Tottenham hold a 1-0 aggregate lead heading into the second leg of their Champions League quarter-final against Manchester City at the Etihad Stadium on Wednesday.
Here, Press Association Sport looks at some talking points ahead of the game.
Can City turn it around?
To keep their quadruple hopes alive City will need to change their approach from the conservative system they adopted in the first leg. Then Pep Guardiola left out Kevin De Bruyne and deployed two holding midfielders in what seemed a damage limitation exercise. Something more like the normal attack-minded formation that serves so well in the Premier League will be expected, and probably required, to ensure City get on the front foot this time.

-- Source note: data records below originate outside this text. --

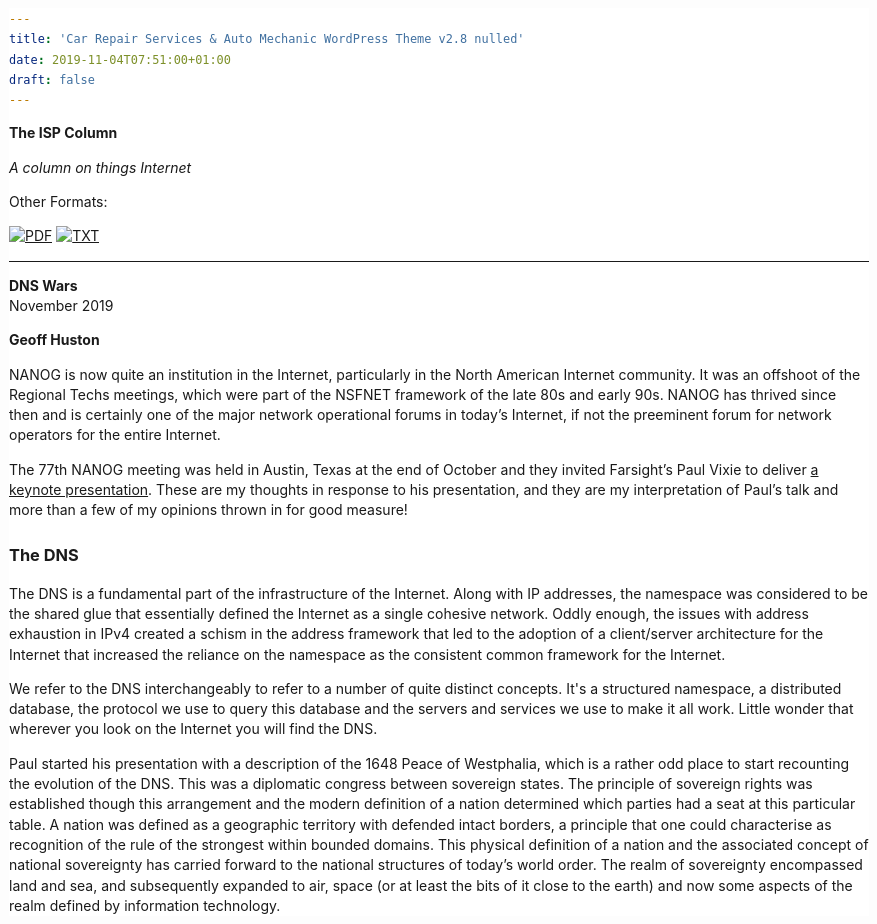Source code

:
 ```yaml
---
title: 'Car Repair Services & Auto Mechanic WordPress Theme v2.8 nulled'
date: 2019-11-04T07:51:00+01:00
draft: false
---
```


  
**The ISP Column**  

_A column on things Internet_

Other Formats:

[![PDF](https://www.potaroo.net/images/pdf.png)](https://www.potaroo.net/ispcol/2019-11/dnswars.pdf) [![TXT](https://www.potaroo.net/images/txt.png)](https://www.potaroo.net/ispcol/2019-11/dnswars.txt)

* * *

  

**DNS Wars**  
November 2019

  
**Geoff Huston**

NANOG is now quite an institution in the Internet, particularly in the North American Internet community. It was an offshoot of the Regional Techs meetings, which were part of the NSFNET framework of the late 80s and early 90s. NANOG has thrived since then and is certainly one of the major network operational forums in today’s Internet, if not the preeminent forum for network operators for the entire Internet.

The 77th NANOG meeting was held in Austin, Texas at the end of October and they invited Farsight’s Paul Vixie to deliver [a keynote presentation](https://pc.nanog.org/static/published/meetings/NANOG77/2033/20191028_Vixie_Keynote_Dns_Wars__v1.pdf). These are my thoughts in response to his presentation, and they are my interpretation of Paul’s talk and more than a few of my opinions thrown in for good measure!

### The DNS

The DNS is a fundamental part of the infrastructure of the Internet. Along with IP addresses, the namespace was considered to be the shared glue that essentially defined the Internet as a single cohesive network. Oddly enough, the issues with address exhaustion in IPv4 created a schism in the address framework that led to the adoption of a client/server architecture for the Internet that increased the reliance on the namespace as the consistent common framework for the Internet.

We refer to the DNS interchangeably to refer to a number of quite distinct concepts. It's a structured namespace, a distributed database, the protocol we use to query this database and the servers and services we use to make it all work. Little wonder that wherever you look on the Internet you will find the DNS.

Paul started his presentation with a description of the 1648 Peace of Westphalia, which is a rather odd place to start recounting the evolution of the DNS. This was a diplomatic congress between sovereign states. The principle of sovereign rights was established though this arrangement and the modern definition of a nation determined which parties had a seat at this particular table. A nation was defined as a geographic territory with defended intact borders, a principle that one could characterise as recognition of the rule of the strongest within bounded domains. This physical definition of a nation and the associated concept of national sovereignty has carried forward to the national structures of today’s world order. The realm of sovereignty encompassed land and sea, and subsequently expanded to air, space (or at least the bits of it close to the earth) and now some aspects of the realm defined by information technology.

Mauricio Pochettino’s men hold the upper hand after successfully cancelling out City last week. Playing a high-energy, high-pressing game, Spurs gave City some of their own medicine. Whether they can repeat the trick against a City side set out to attack more is debatable, however. Spurs may be forced to play a more containing game. They will want their midfielders to come to the fore and try to dictate affairs.
Spurs are without their talisman Harry Kane, who was forced off with an ankle injury in the first leg. They need someone to fill that void. When Kane was out earlier in the season, Son Heung-min stepped up and it was also the Korean who grabbed the winner last week. Lucas Moura then shone at the weekend, netting a hat-trick against Huddersfield, and he will hope for another chance.
Big moment. Big save.— Tottenham Hotspur (@SpursOfficial) April 9, 2019
Watching City and Spurs, two of the most attractive sides in the Premier League, attack each other at full throttle is the type of fare that makes that competition so appealing. Yet both sides will need to be aware this is not a Premier League game and it will be refereed differently. Most notably this season – as Danny Rose discovered in the first leg and Nicolas Otamendi did in the last round at Schalke – UEFA are operating a much stricter interpretation of handball. With VAR in operation, there is almost no escaping punishment if the ball strikes the arm in the area. On top of this, the Turkish officials in charge will view certain matters in a different light to how their English counterparts would.
Impact on Saturday’s game
Up next… 👀⏰— Manchester City (@ManCity) April 15, 2019
The game is actually only the second instalment of a three-parter. The trilogy concludes with Spurs returning to the Etihad in the Premier League on Saturday. That game will also have plenty riding on it, with City involved in a tight title race with Liverpool and Spurs under pressure to hold onto their top-four place. The psychology could be interesting, with the victor on Wednesday having gained an edge but the loser having incentive to seek revenge, while there could also be a further physical toll.